§ ACTIVITY
Copy the data that appears below exactly. Drop the pictures.

§ DATA FOR THIS EXERCISE
BEGIN
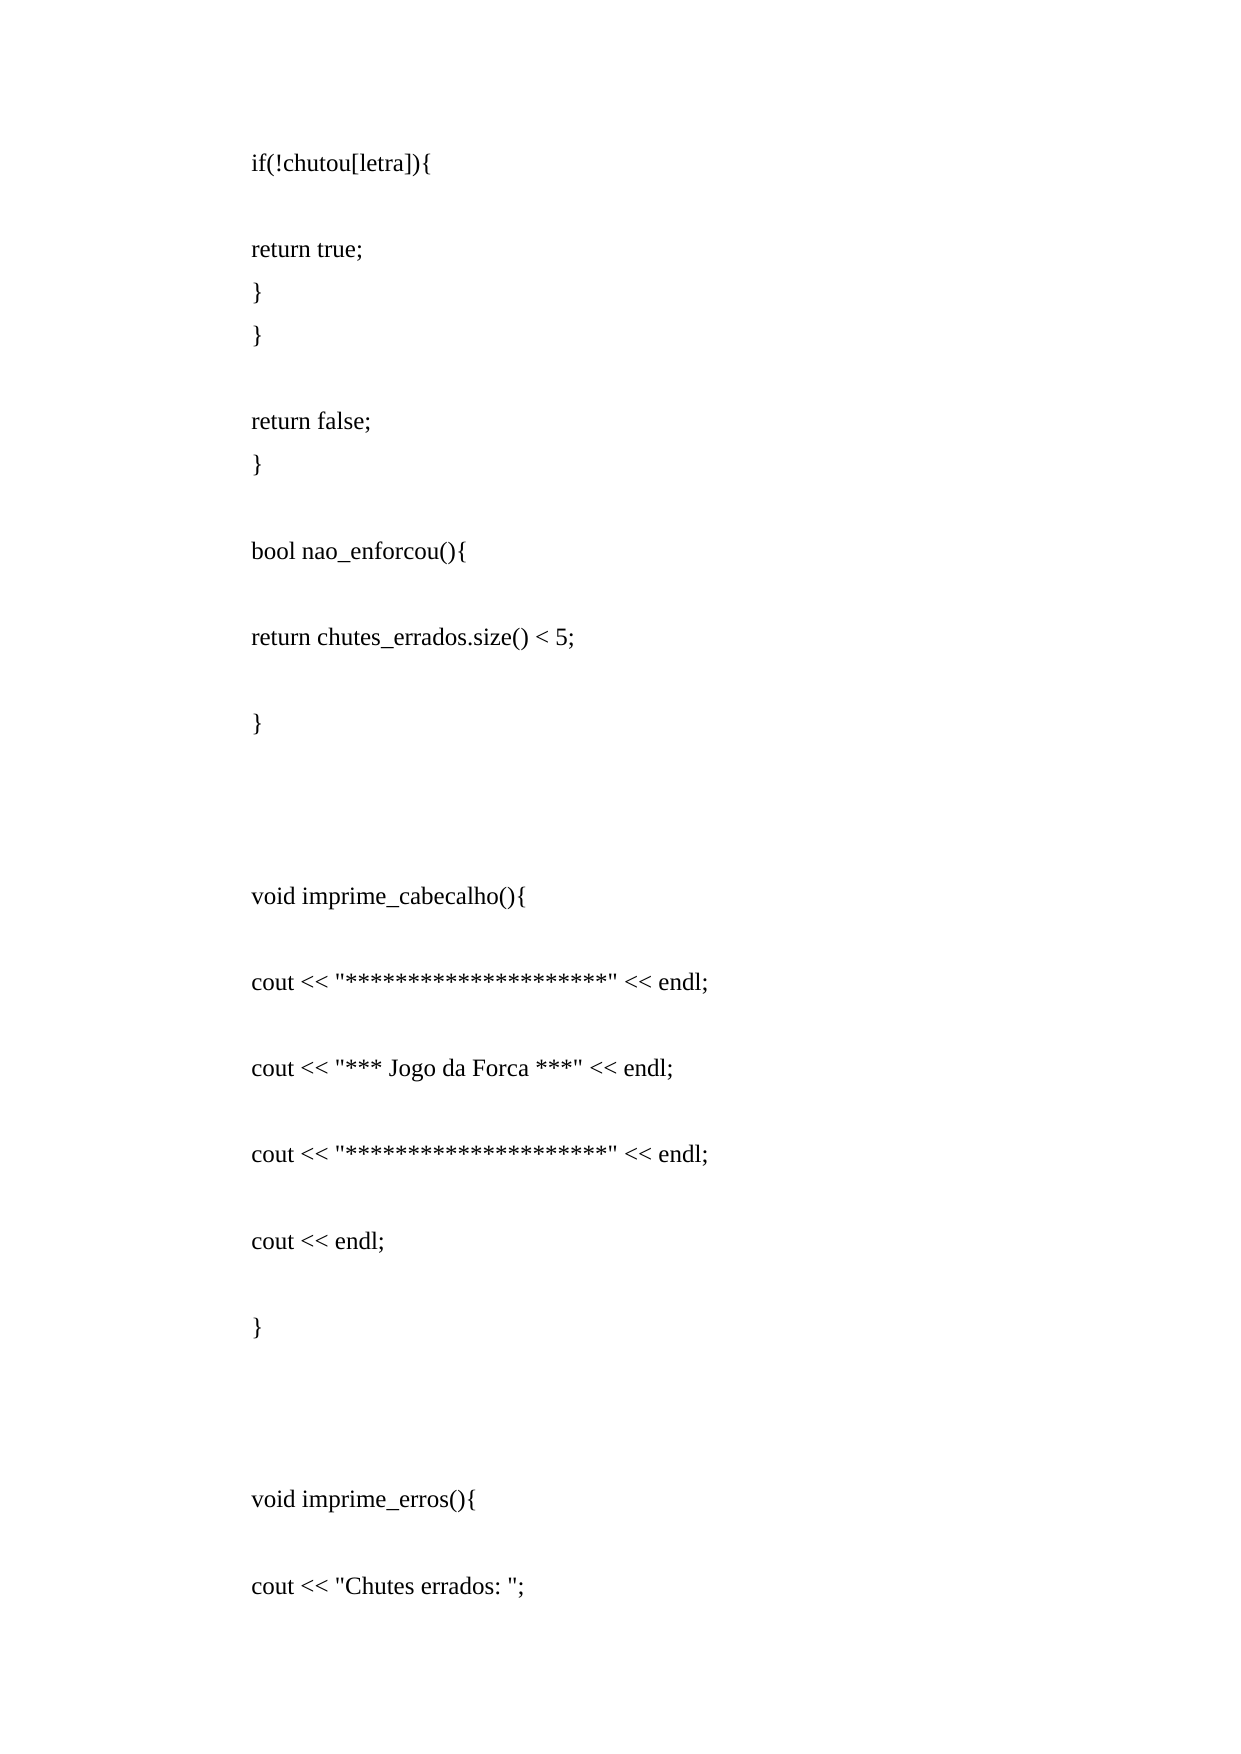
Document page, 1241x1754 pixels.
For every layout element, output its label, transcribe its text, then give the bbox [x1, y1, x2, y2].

text return true; [177, 234, 1063, 263]
text cout << endl; [177, 1226, 1063, 1254]
text cout << "*********************" << endl; [177, 967, 1063, 996]
text if(!chutou[letra]){ [177, 148, 1063, 176]
text void imprime_cabecalho(){ [177, 881, 1063, 909]
text return chutes_errados.size() < 5; [177, 622, 1063, 651]
text cout << "*** Jogo da Forca ***" << endl; [177, 1053, 1063, 1082]
text } [177, 449, 1063, 478]
text bool nao_enforcou(){ [177, 536, 1063, 564]
text } [177, 708, 1063, 737]
text } [177, 320, 1063, 349]
text } [177, 1312, 1063, 1341]
text cout << "Chutes errados: "; [177, 1571, 1063, 1599]
text void imprime_erros(){ [177, 1484, 1063, 1513]
text return false; [177, 406, 1063, 435]
text cout << "*********************" << endl; [177, 1139, 1063, 1168]
text } [177, 277, 1063, 306]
END
§ OUTPUT OF THE EXERCISE
Document page, 1241x1754 pixels.
For every layout element, output its label, transcribe its text, then give the bbox [x1, y1, x2, y2].

text return true; [177, 234, 1063, 263]
text cout << endl; [177, 1226, 1063, 1254]
text cout << "*********************" << endl; [177, 967, 1063, 996]
text if(!chutou[letra]){ [177, 148, 1063, 176]
text void imprime_cabecalho(){ [177, 881, 1063, 909]
text return chutes_errados.size() < 5; [177, 622, 1063, 651]
text cout << "*** Jogo da Forca ***" << endl; [177, 1053, 1063, 1082]
text } [177, 449, 1063, 478]
text bool nao_enforcou(){ [177, 536, 1063, 564]
text } [177, 708, 1063, 737]
text } [177, 320, 1063, 349]
text } [177, 1312, 1063, 1341]
text cout << "Chutes errados: "; [177, 1571, 1063, 1599]
text void imprime_erros(){ [177, 1484, 1063, 1513]
text return false; [177, 406, 1063, 435]
text cout << "*********************" << endl; [177, 1139, 1063, 1168]
text } [177, 277, 1063, 306]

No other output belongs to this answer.